The Court of Appeal found there had been no mistake of law. In Kleinwort Benson there was an unequivocal, though mistaken, view of the law. But that is not the same as a doubt about the law. The High Court's decision in Anderton clearly threw serious doubt on the validity of service of the claim form in the present case. But this was an area of procedural law that was developing and the Court of Appeal was reluctant to countenance as a mistake of law a situation in which it was generally known, or ought to have been known, that the law was about to be reconsidered (in the course of the appeal in the Anderton case). A simple enquiry could have ascertained this. In the give-and-take compromise of litigation, the risk of a subsequent judicial decision affecting matters was something that was accepted and bargained away by Margaret Brennan's solicitor.
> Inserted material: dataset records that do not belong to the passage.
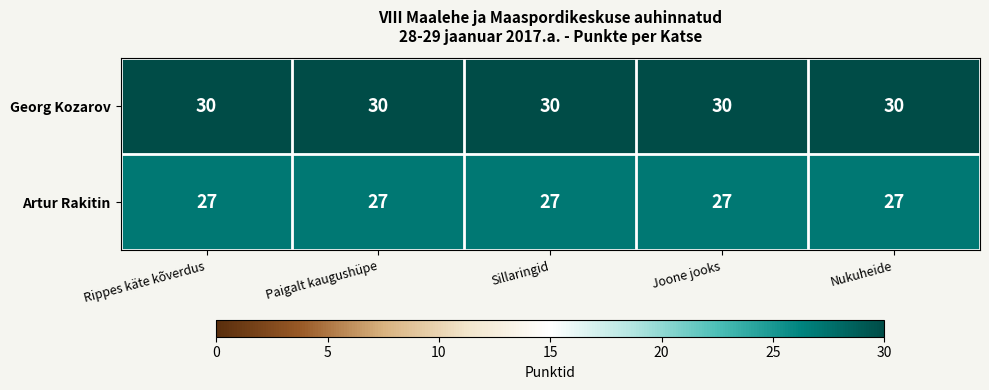

What is the maximum value for Artur Rakitin?

27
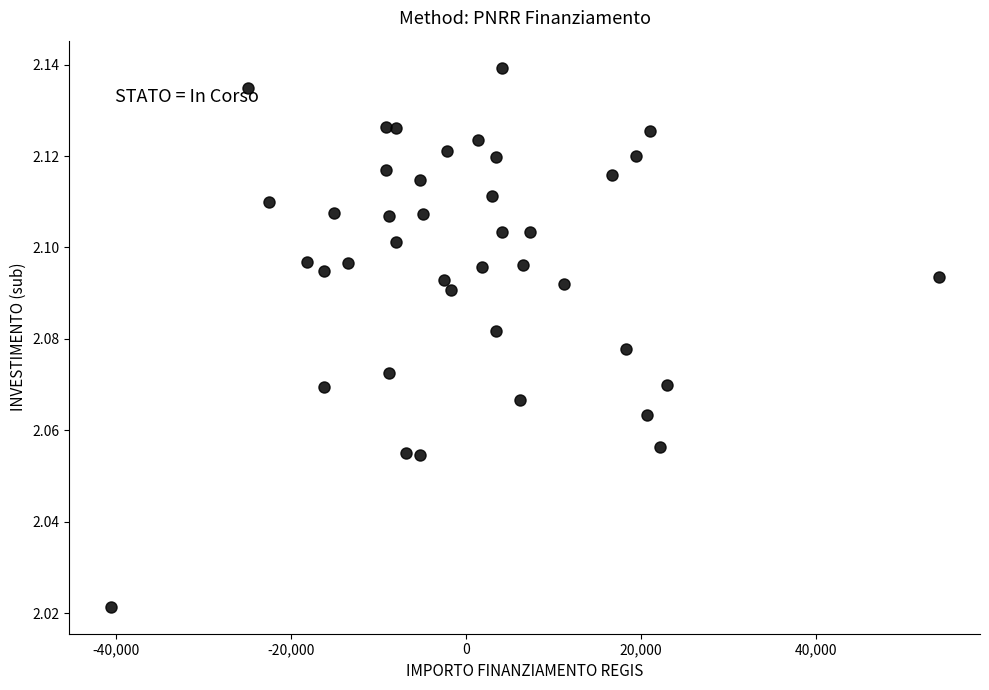

What is the range of X values (max minus min)?

94665.7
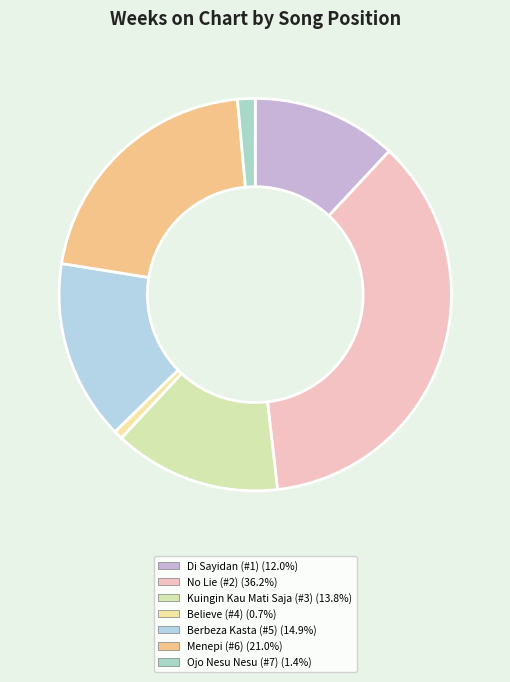

How many segments does this pie chart have?

7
Even if there had been a mistake of law, the Court of Appeal's recent decision in Great Peace Shipping Ltd v Tsavliris (International Ltd) Ltd [2002] 2 Lloyd's Rep 653 narrowed the circumstances in which a contract could be set aside for mistake to situations where the mistake made it impossible to perform the contract. This settlement had at all times remained performable, albeit that it turned out to be a bad bargain for Margaret Brennan.

Lord Justice Sedley agreed, but commented on the difficulty of applying the doctrine of mistake to settlement agreements. The Great Peace decision held that the non-existence of the state of affairs mistakenly believed to exist must render contractual performance impossible. That was easy to envisage in the case of the non-existence of goods or (as in the Great Peace) the location of a vessel. But it was more difficult to apply the same test to a mutual mistake of law. He thought a different test might be necessary in those circumstances and suggested that the appropriate question might be whether, had the parties appreciated that the law was what it is now known to be, there would still have been an intelligible basis for their agreement. Yet he acknowledged that this, in itself, could cause the unravelling of a good many litigation compromises. The root cause of the problem was the fiction that the law always was as it is now, adopted in Kleinwort Benson.

From a wider perspective, all three judges acknowledged that there were strong public policy reasons for encouraging parties to settle disputes and for upholding the finality of such settlements. Lord Justice Kay and Mr Justice Bodey suggested that, where a party wishes to reserve its right to reopen the settlement if there should be a future decision in another case, it is that party who should secure an express term to that effect. It is not the other party that has to stipulate that the agreement would stand in such circumstances.

In fact, so important is the principle of seeking to uphold contracts of compromise that Mr Justice Bodey would have found that the consent order should stand, even if the case had been argued solely on the grounds of public policy. In his view, the court should not allow settlements to be re-opened for a mistake of law created by the retrospective effect of the declaratory theory of judicial decisions, except where, for some truly exceptional reason, justice demanded it.